──────── Data to use

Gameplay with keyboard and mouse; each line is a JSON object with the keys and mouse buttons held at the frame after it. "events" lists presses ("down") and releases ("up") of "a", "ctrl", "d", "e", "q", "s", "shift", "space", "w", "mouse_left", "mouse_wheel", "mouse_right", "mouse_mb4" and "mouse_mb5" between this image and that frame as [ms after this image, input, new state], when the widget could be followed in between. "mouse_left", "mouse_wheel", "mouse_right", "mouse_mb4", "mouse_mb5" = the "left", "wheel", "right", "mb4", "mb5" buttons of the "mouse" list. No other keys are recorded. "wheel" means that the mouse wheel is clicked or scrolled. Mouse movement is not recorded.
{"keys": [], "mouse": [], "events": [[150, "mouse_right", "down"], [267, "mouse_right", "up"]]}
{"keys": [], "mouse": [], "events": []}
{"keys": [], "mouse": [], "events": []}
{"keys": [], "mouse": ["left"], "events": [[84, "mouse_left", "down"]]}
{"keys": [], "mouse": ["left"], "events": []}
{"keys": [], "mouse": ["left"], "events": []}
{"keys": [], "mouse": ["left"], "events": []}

────────────────

Problem to work on:
Write all the records out again. Nothing may differ from the original.

Task answer:
Gameplay with keyboard and mouse; each line is a JSON object with the keys and mouse buttons held at the frame after it. "events" lists presses ("down") and releases ("up") of "a", "ctrl", "d", "e", "q", "s", "shift", "space", "w", "mouse_left", "mouse_wheel", "mouse_right", "mouse_mb4" and "mouse_mb5" between this image and that frame as [ms after this image, input, new state], when the widget could be followed in between. "mouse_left", "mouse_wheel", "mouse_right", "mouse_mb4", "mouse_mb5" = the "left", "wheel", "right", "mb4", "mb5" buttons of the "mouse" list. No other keys are recorded. "wheel" means that the mouse wheel is clicked or scrolled. Mouse movement is not recorded.
{"keys": [], "mouse": [], "events": [[150, "mouse_right", "down"], [267, "mouse_right", "up"]]}
{"keys": [], "mouse": [], "events": []}
{"keys": [], "mouse": [], "events": []}
{"keys": [], "mouse": ["left"], "events": [[84, "mouse_left", "down"]]}
{"keys": [], "mouse": ["left"], "events": []}
{"keys": [], "mouse": ["left"], "events": []}
{"keys": [], "mouse": ["left"], "events": []}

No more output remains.